Developmental Mechanism of Tbx15 Expression and Action in the Skin
Our attention to the role of Tbx15 in pigment patterning was motivated by the effects of Agouti in postnatal animals. However, Agouti is also expressed in the embryo, where it provides a convenient marker of ventral dermis identity. Because an expanded domain of embryonic Agouti expression in deH/deH animals is detectable by E14.5, the effects of Tbx15 on dorsoventral patterning must occur prior to this time. Among other T-box genes whose developmental actions are at least partially understood, two general themes have emerged, one focused on the ability to specify alternative fates for an undifferentiated group of precursor cells and another focused on the ability to support proliferative expansion of a cell population whose fate is already determined (reviewed in Tada and Smith 2001). Either mechanism may apply to the apparent dorsal-to-ventral transformation in deH/deH mice. For example, while the expanded domain of Agouti expression in postnatal deH/deH animals can be traced to events that occur between E11.5 and E13.5, the underlying cause may be that embryonic cells in dorsolateral mesenchyme acquire a ventral rather than dorsal identity or that those cells fail to proliferate normally, followed by compensatory expansion of ventral cells. Cell lineage studies should provide a definitive answer, but we favor the latter hypothesis, because measurements of dorsoventral regions according to hair color in deH/deH mice revealed a small increase of the cream-colored ventral region in addition to the approximate doubling of the yellow flank region (see Figure 2).

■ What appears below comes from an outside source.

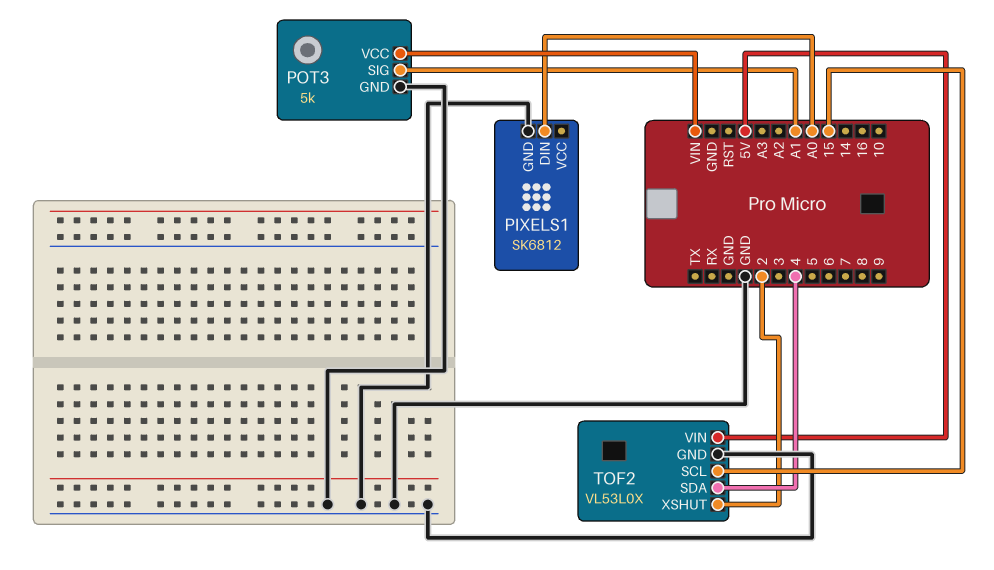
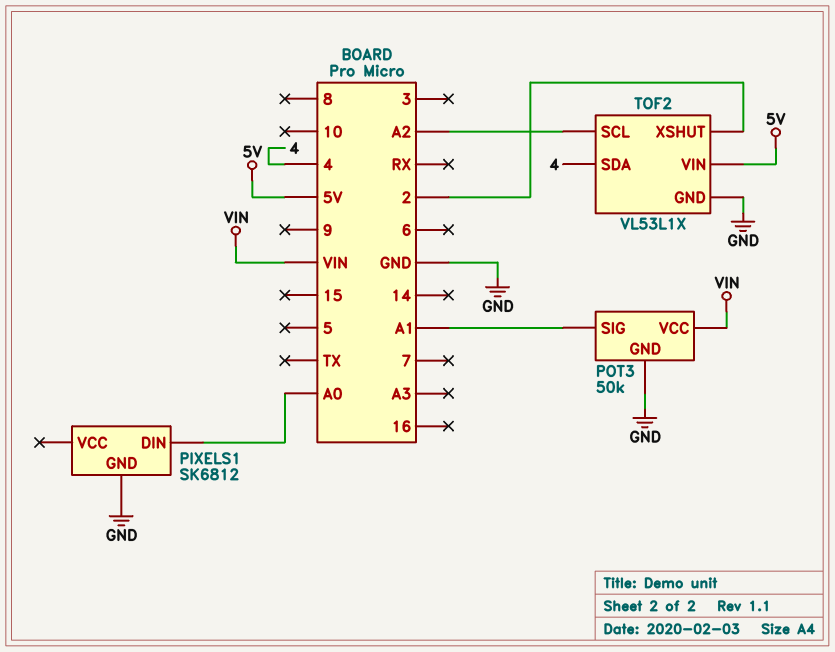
POT3: 5k -> 50k
TOF2: VL53L0X -> VL53L1X
TOF2 pin SCL: 15 -> A2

In embryonic mesenchyme, expression of Tbx15 and Agouti are complementary, and it is possible that Tbx15 acts directly to inhibit Agouti transcription in dorsolateral mesenchyme. However, the ability of Tbx15 to suppress expression of the ventral-specific Agouti isoform in postnatal mice is likely to be indirect, since postnatal expression of Tbx15 occurs broadly along the dorsoventral axis and overlaps extensively with that of Agouti. In either case, the targets of Tbx15 action in the skin include genes in addition to Agouti, since hair length and melanocyte distribution exhibit a demonstrable, albeit subtle, alteration in animals that carry a null Agouti allele. One potential target is Alx4, which, like Agouti, is expressed in ventral embryonic mesenchyme, and, when mutated, affects hair-follicle as well as limb and craniofacial development (Qu et al. 1997, 1998; Wu et al. 2000; Wuyts et al. 2000; Mavrogiannis et al. 2001). However, expression of ventral markers such as Alx4, as well as Alx3 and Msx2, appears to be unaffected at E11.5 in deH/deH embryos (data not shown).